New Brownsville MD to do residency at Harvard Medical

Dr. Monique Rodriguez, DPM Class of 2021 (Courtesy photo)

Brownsville native Monique G. Rodriguez will become a Doctor of Podiatric Medicine on Saturday and after completing her residency plans to return to the Rio Grande Valley to start her practice as a podiatrist and podiatric surgeon to give back to her community.

Rodriguez, a Hanna High School and Texas A&M graduate, will receive her medical degree from the California School of Podiatric Medicine at Samuel Merritt University in Oakland and attend the Harvard Medical School’s podiatric surgery residency program at Mount Auburn Hospital in Cambridge, Mass., becoming the first Latina and only the fourth woman to be in the program.

At Hanna, where she graduated in 2008, she was part of the medical program and a sports athletic trainer. “That’s where I feel like everything started,” she said.

Rodriguez went on to earn a bachelor’s of science in biology at Texas A&M University in College Station as a Gates Millenium Scholar. After graduation, she substitute taught in the Brownsville Independent School District for a year while she prepared for the MCAT medical school entrance exam. She decided in 2017 to pursue podiatry as her specialization.

Becoming a physician and surgeon has been a life goal since age 7, inspired by her grandfather, Jesus Rodriguez, who came to the United States from Monterrey, Mexico on a work visa and became a citizen.

“I don’t like feeling helpless and afraid, and I want to be able to help people in their time of need,” she said. “My grandparents on both sides instilled in us that ‘we want you to have a better life than we had.’”

Regarding her hope to return to the Valley to practice, she said “anything can happen,” but added that among individuals who pursue higher education there is often a funneling effect.

“They tend not to return to the Rio Grande Valley where there’s a dire need.
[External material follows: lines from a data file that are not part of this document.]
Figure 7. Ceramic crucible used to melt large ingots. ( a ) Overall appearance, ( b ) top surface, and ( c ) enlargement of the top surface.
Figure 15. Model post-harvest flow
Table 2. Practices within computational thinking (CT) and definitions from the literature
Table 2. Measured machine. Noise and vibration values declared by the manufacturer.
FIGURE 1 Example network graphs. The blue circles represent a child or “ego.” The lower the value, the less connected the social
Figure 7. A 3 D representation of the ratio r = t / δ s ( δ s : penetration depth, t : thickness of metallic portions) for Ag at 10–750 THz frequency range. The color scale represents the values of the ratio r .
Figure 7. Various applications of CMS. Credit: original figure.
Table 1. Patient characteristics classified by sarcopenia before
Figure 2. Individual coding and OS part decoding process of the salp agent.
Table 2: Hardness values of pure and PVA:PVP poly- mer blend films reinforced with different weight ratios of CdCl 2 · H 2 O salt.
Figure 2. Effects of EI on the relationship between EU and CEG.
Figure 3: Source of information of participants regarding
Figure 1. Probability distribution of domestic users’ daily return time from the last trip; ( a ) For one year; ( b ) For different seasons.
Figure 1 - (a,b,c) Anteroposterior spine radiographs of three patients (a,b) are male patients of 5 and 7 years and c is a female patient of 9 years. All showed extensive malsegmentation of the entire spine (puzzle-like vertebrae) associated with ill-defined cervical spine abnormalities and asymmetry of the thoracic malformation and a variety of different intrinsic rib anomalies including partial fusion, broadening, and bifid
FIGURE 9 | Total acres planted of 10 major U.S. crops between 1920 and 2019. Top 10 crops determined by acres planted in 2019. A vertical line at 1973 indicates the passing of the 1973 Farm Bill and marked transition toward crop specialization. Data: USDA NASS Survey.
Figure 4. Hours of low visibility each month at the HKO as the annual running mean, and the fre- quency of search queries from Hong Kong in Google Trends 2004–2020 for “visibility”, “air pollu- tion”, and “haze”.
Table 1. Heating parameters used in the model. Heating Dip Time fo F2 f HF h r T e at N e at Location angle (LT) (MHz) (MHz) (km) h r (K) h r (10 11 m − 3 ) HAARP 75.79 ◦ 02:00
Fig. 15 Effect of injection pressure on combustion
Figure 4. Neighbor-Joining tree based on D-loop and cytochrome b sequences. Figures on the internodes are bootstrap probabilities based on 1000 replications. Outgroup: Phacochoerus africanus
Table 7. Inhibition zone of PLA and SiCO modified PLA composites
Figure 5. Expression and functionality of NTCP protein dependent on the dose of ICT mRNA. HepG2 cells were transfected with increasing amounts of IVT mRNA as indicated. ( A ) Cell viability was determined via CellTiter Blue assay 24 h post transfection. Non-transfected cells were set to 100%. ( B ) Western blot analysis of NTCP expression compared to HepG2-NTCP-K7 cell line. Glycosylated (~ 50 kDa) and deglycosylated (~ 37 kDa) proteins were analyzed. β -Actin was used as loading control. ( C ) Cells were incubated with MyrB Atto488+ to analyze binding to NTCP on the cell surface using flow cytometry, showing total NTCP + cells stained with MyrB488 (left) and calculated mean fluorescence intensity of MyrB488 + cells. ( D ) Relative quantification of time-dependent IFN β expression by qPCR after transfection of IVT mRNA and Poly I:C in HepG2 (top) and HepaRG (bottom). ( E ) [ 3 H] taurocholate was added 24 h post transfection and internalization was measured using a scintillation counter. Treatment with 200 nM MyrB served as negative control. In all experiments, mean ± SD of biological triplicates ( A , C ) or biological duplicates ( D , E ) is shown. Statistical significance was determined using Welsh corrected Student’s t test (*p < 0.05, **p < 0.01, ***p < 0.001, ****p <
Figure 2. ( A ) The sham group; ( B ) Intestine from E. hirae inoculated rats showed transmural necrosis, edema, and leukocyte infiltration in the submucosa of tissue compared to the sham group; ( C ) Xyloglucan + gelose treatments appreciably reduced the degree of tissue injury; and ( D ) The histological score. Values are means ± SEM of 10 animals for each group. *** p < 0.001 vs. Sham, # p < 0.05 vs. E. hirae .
The RGV deserves to have top-notch medicine,” she said.

“It’s always bugged me that people have to go to San Antonio or Houston. Why does somebody have to travel six hours to have a surgery done,” she asked, then noted that with the establishment of the University of Texas Rio Grande School of Medicine the calculus is changing.

“There’s a new school of podiatry opening up at UTRGV, and I hope down the line to be able to teach at the school and have the students rotate through my office and OR to teach the next generation. It’s super exciting,” she said.

Rodriguez credited two local doctors as her mentors, Dr. J. Gabriel Guajardo, an OB/GYN who she shadowed in 2009, “was the first to take me into the operating room. That’s where my love for surgery began,” she said, and Dr. Juan Rocha, who in 2015 exposed her to podiatry and who mentored her throughout school.

“Sometimes it just takes one person saying ‘yes’ to open the door for you. It’s been a blessing, she said.”

Rodriguez is the daughter of Bonnie Delgado and Hector Rodriguez. Her grandparents on her mother’s side are David Delgado and Lucy Pace, on her father’s side Jesus and Elvira Rodriguez.

Because of the pandemic, the graduation ceremony will be virtual. The family is planning a car parade to celebrate the occasion starting at 7:30 a.m. Saturday.